> EXERCISE TASKS
(A) From the Jira comment on FLINK-31963, list each point in the bulleted list that the commenter asks the user tagged as tanee.kim to clarify.
(B) Please carry on the Jira comment on FLINK-31963 from the point where it stops.

BEGIN TEXT SHOWN

You are viewing a plain text version of this content. The canonical link for it is here.

Posted to issues@flink.apache.org by "Piotr Nowojski (Jira)" <ji...@apache.org> on 2023/04/28 09:52:00 UTC

[jira] [Comment Edited] (FLINK-31963) java.lang.ArrayIndexOutOfBoundsException when scale down via autoscaler

    [ https://issues.apache.org/jira/browse/FLINK-31963?page=com.atlassian.jira.plugin.system.issuetabpanels:comment-tabpanel&focusedCommentId=17717586#comment-17717586 ] 

Piotr Nowojski edited comment on FLINK-31963 at 4/28/23 9:51 AM:
-----------------------------------------------------------------

Yes, I agree it looks like a problem with unaligned checkpoints. [~tanee.kim] could you clarify a couple of things?
* Can you reproduce this issue? Or did it happen only once? Or maybe a couple of times, but not always? If you can reproduce, can you post steps to reproduce?
* Could you share a job graph for which this error happened?
* What are the parallelism values before the rescale and after for all of the tasks?
* From which task/subtask this error is being thrown?


was (Author: pnowojski):
Yes, I agree it looks like a problem with unaligned checkpoints. Could you clarify a couple of things?

END TEXT SHOWN
BEGIN DATA SECTION

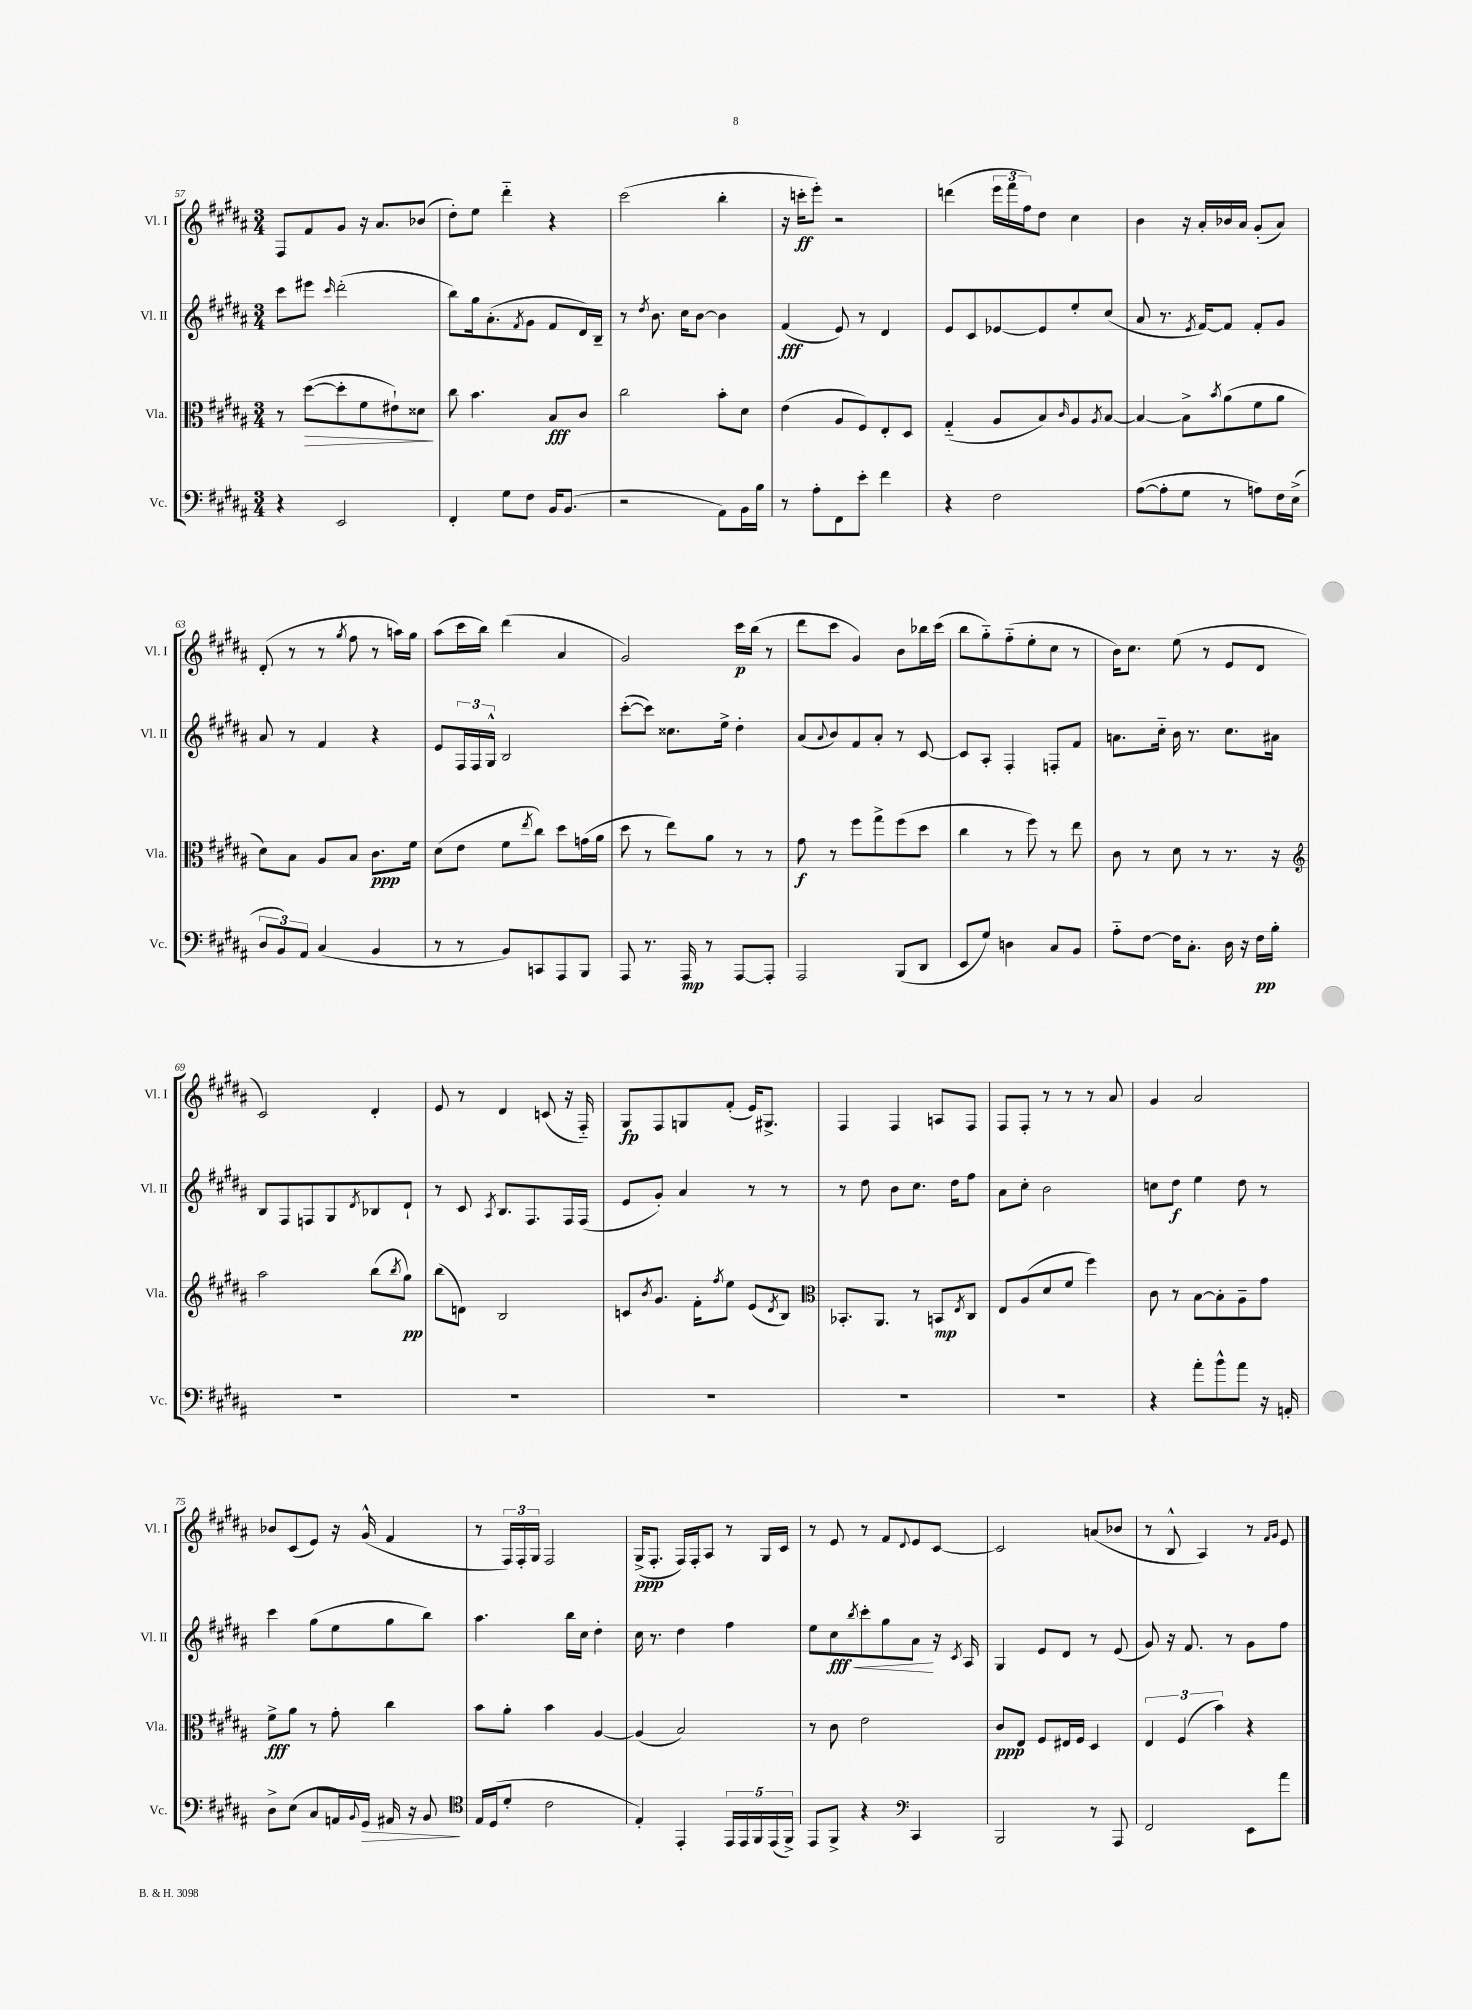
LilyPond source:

<<
\new StaffGroup <<
\new Staff = "s0" \with { instrumentName = "Vl. I" shortInstrumentName = "Vl. I" } {
    \clef treble \key b \major \numericTimeSignature \time 3/4
    fis8 fis'8 gis'8 r16 ais'8. bes'8( |
    dis''8-.) e''8 dis'''4-_ r4 |
    cis'''2( b''4-. |
    r16 c'''16-.\ff e'''8-.) r2 |
    d'''4( \tuplet 3/2 { e'''16 fis'''16 fis''16) } dis''8 cis''4 |
    b'4 r16 ais'16-. bes'16 ais'16 gis'8-.( ais'8) |
    dis'8-.( r8 r8 \acciaccatura { gis''8 } fis''8 r8 a''16) gis''16 |
    ais''8( cis'''16 b''16) dis'''4( ais'4 |
    gis'2) cis'''16\p b''16( r8 |
    dis'''8 cis'''8 gis'4) b'8 bes''16 cis'''16( |
    b''8 gis''8-_) fis''8-_( e''8-. cis''8 r8 |
    b'16) cis''8. e''8( r8 e'8 dis'8 |
    cis'2) dis'4-. |
    e'8 r8 dis'4 c'8( r16 fis16-_) |
    gis8\fp fis8 g8 fis'8-.( e'16) gis8.-> |
    fis4 fis4 a8 fis8 |
    fis8 fis8-. r8 r8 r8 ais'8 |
    gis'4 ais'2 |
    bes'8 cis'8( e'8) r16 gis'16-^( fis'4 |
    r8 \tuplet 3/2 { fis16) fis16-. gis16 } fis2 |
    gis16->\ppp( fis8.-. fis16) fis16-. ais8 r8 gis16 cis'16 |
    r8 e'8 r8 fis'8 \appoggiatura { dis'8 } e'8 cis'8~ |
    cis'2 a'8( bes'8 |
    r8 b8-^ ais4) r8 \grace { fis'16 gis'16 } e'8 \bar "|." |
}
\new Staff = "s1" \with { instrumentName = "Vl. II" shortInstrumentName = "Vl. II" } {
    \clef treble \key b \major \numericTimeSignature \time 3/4
    cis'''8 eis'''8 \grace { cis'''16 } dis'''2-.( |
    b''8) gis''16 ais'8.-.( \acciaccatura { fis'8 } gis'8 fis'8 dis'16) b16-- |
    r8 \acciaccatura { dis''8 } b'8. cis''16 b'8~ b'4 |
    fis'4\fff( e'8) r8 dis'4 |
    e'8 cis'8 ees'8~ ees'8 e''8-. cis''8( |
    ais'8 r8. \acciaccatura { e'8 } fis'16~) fis'8 fis'8-. gis'8 |
    ais'8 r8 fis'4 r4 |
    e'8 \tuplet 3/2 { fis16 fis16 gis16-^ } b2 |
    cis'''8~-.( cis'''8) cisis''8. e''16-> dis''4-. |
    ais'8( \appoggiatura { ais'8 } b'8) fis'8 ais'8-. r8 cis'8~ |
    cis'8 ais8-. fis4-. f8-. fis'8 |
    a'8. cis''16-_ b'16 r8. cis''8. ais'16 |
    b8 fis8 f8 gis8 \acciaccatura { dis'8 } bes8 dis'8-! |
    r8 cis'8 \acciaccatura { ais8 } b8. fis8. fis16 fis16( |
    e'8 gis'8-.) ais'4 r8 r8 |
    r8 dis''8 b'8 cis''8. dis''16 fis''8 |
    ais'8 cis''8-. b'2 |
    c''8 dis''8\f e''4 dis''8 r8 |
    cis'''4 gis''8( e''8 gis''8 b''8) |
    ais''4. b''16 cis''16 dis''4-. |
    cis''16 r8. dis''4 fis''4 |
    e''8 cis''8\fff\< \acciaccatura { b''8 } cis'''8-. gis''8 ais'8\! r16 \acciaccatura { cis'8 } ais16 |
    gis4 e'8 dis'8 r8 e'8( |
    gis'8) r16 fis'8. r8 gis'8 fis''8 \bar "|." |
}
\new Staff = "s2" \with { instrumentName = "Vla." shortInstrumentName = "Vla." } {
    \clef alto \key b \major \numericTimeSignature \time 3/4
    r8 dis''8~\>( dis''8-. fis'8 eis'8-!) disis'8\! |
    cis''8 b'4. b8\fff cis'8 |
    cis''2 b'8-. dis'8 |
    e'4( ais8 fis8) e8-. dis8 |
    gis4-_( ais8 b8) \grace { cis'16 } ais8 \acciaccatura { ais8 } b8~ |
    b4~ b8-> \acciaccatura { b'8 } ais'8( fis'8 ais'8 |
    dis'8) b8 ais8 b8 cis'8.\ppp fis'16 |
    dis'8( e'8 fis'8 \acciaccatura { e''8 } cis''8) dis''8 g'16( ais'16 |
    dis''8 r8 e''8) ais'8 r8 r8 |
    gis'8\f r8 fis''8 gis''8-> fis''8( dis''8 |
    cis''4 r8 fis''8) r8 e''8 |
    cis'8 r8 dis'8 r8 r8. r16 |
    \clef treble ais''2 b''8( \acciaccatura { b''8 } gis''8\pp) |
    b''8( d'8) b2 |
    c'8 \acciaccatura { b'8 } gis'8. fis'16-. \acciaccatura { fis''8 } e''8 e'8( \acciaccatura { dis'8 } b8) |
    \clef alto bes,8.-. ais,8. r8 b,8\mp \acciaccatura { e8 } cis8 |
    e8 ais8( dis'8 fis'8 fis''4) |
    cis'8 r8 b8~ b8-. ais8-- gis'8 |
    fis'8->\fff ais'8 r8 gis'8-. cis''4 |
    b'8 ais'8-. b'4 ais4~ |
    ais4( b2) |
    r8 cis'8 e'2 |
    cis'8\ppp e8 fis8 eis16 fis16 dis4 |
    \tuplet 3/2 { e4 fis4( b'4) } r4 \bar "|." |
}
\new Staff = "s3" \with { instrumentName = "Vc." shortInstrumentName = "Vc." } {
    \clef bass \key b \major \numericTimeSignature \time 3/4
    r4 e,2 |
    fis,4-. gis8 fis8 b,16 b,8.( |
    r2 ais,8) b,16 b16 |
    r8 ais8-. fis,8 e'8-. fis'4 |
    r4 fis2 |
    ais8~( ais8-. gis8 r8 a8) fis16 e16->( |
    \tuplet 3/2 { dis8 b,8) ais,8 } cis4( b,4 |
    r8 r8 b,8) c,8 ais,,8 b,,8 |
    ais,,8 r8. ais,,16\mp r8 ais,,8~ ais,,8-. |
    ais,,2 b,,8( dis,8 |
    e,8 gis8) d4 cis8 b,8 |
    ais8-_ fis8~ fis16 cis8.-. dis16 r16 fis16\pp b16-. |
    R2. |
    R2. |
    R2. |
    R2. |
    R2. |
    r4 ais'8-. b'8-^ ais'8 r16 a,16-. |
    dis8-> e8( cis8 a,16) \appoggiatura { b,8 } gis,16\> ais,16 r16 b,8\! |
    \clef tenor e16 dis16( dis'8-. cis'2 |
    e4-.) e,4-. \tuplet 5/4 { e,16 e,16 fis,16 e,16( fis,16->) } |
    e,8 fis,8-> r4 \clef bass cis,4 |
    b,,2 r8 ais,,8 |
    fis,2 e,8 ais'8 \bar "|." |
}
>>
>>
\layout { \context { \Score currentBarNumber = #57 } }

END DATA SECTION

> TASK RESULTS
(A)
- Whether the issue can be reproduced (always, once, or a few times), and if so, the steps to reproduce it
- The job graph for which the error happened
- The parallelism values of all tasks before and after the rescale
- The task or subtask from which the error is thrown

(B)
* Can you reproduce this issue? Or did it happen only once? Or maybe a couple of times, but not always? If you can reproduce, can you post steps to reproduce?
* Could you share a job graph for which this error happened?
* What are the parallelism values before the rescale and after for all of the tasks?
* From which task/subtask this error is being thrown?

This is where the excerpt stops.